One character in this poem “lettered herself demurely as became a pearly poetess,” and that character has
three sisters. The speaker of this poem asks whether the main character could “stem verboseness in the sea.”
The main character of this poem is described as a “Socrates of snails, musician of pears, principium and lex.”

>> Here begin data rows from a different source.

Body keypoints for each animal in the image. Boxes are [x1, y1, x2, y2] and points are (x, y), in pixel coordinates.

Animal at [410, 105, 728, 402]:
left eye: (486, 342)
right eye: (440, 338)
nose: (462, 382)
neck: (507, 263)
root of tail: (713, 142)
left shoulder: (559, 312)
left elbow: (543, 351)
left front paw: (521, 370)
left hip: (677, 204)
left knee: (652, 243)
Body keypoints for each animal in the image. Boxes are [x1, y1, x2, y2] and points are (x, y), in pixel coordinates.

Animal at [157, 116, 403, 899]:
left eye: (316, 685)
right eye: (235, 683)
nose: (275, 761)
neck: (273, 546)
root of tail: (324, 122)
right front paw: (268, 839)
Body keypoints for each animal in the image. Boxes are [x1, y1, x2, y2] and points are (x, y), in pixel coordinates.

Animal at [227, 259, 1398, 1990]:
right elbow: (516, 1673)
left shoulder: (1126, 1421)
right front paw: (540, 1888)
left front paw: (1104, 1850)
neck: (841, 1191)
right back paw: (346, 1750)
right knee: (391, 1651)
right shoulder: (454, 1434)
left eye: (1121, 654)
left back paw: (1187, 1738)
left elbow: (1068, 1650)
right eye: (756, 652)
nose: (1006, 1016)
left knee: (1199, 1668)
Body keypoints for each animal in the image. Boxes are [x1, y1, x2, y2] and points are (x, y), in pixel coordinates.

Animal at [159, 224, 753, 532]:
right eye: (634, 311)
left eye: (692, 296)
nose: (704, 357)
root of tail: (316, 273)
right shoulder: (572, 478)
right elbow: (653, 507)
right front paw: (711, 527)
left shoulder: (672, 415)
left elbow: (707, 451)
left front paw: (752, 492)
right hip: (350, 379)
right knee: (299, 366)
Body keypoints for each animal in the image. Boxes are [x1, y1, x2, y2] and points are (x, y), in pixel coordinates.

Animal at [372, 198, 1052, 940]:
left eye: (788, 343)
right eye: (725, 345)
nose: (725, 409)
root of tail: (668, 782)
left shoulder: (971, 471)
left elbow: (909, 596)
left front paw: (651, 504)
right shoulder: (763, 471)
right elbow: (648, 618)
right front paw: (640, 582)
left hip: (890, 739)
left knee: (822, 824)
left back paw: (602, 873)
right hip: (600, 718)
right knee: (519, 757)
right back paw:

Two sections of this poem are introduced by the word nota, one instance of which is followed by the statement that
“man is the intelligence of his soil.” This poem includes sections like “Approaching Carolina” and “Concerning the
Thunderstorms of Yucatan.” The different sounds made by the title letter of this poem are exemplified in the line
“Exchequering from piebald fiscs unkeyed.” For 10 points, name this Wallace Stevens poem about a voyage
undertaken by Crispin.
ANSWER: “The Comedian as the Letter C”
TB. This man wrote a poem which begins with a rundown of the title figure’s vital statistics before asking
“What did you expect? Talons? Oversize incisors? Green saliva? Madness?” That poem is called “All There
Is to Know About Adolf Eichmann.” One of this writer’s works is a collection of fifty prayer-like prose
poems. This author of Book of Mercy and Book of Longing also wrote The Spice-Box of Earth and Flowers for
Hitler, but his first collection was Let Us Compare Mythologies. His collection Death of a Lady’s Man has a similar
title to a 1977 album he released which included a song featuring backup vocals by Allen Ginsberg, “Don’t Go
Home with Your Hard-On.” A more famous song, from his album Various Positions, says “There’s a blaze of light
in every word” and describes “a secret chord that David played, and it pleased the Lord.” For 10 points, name this
Canadian poet and songwriter who sang “Hallelujah.”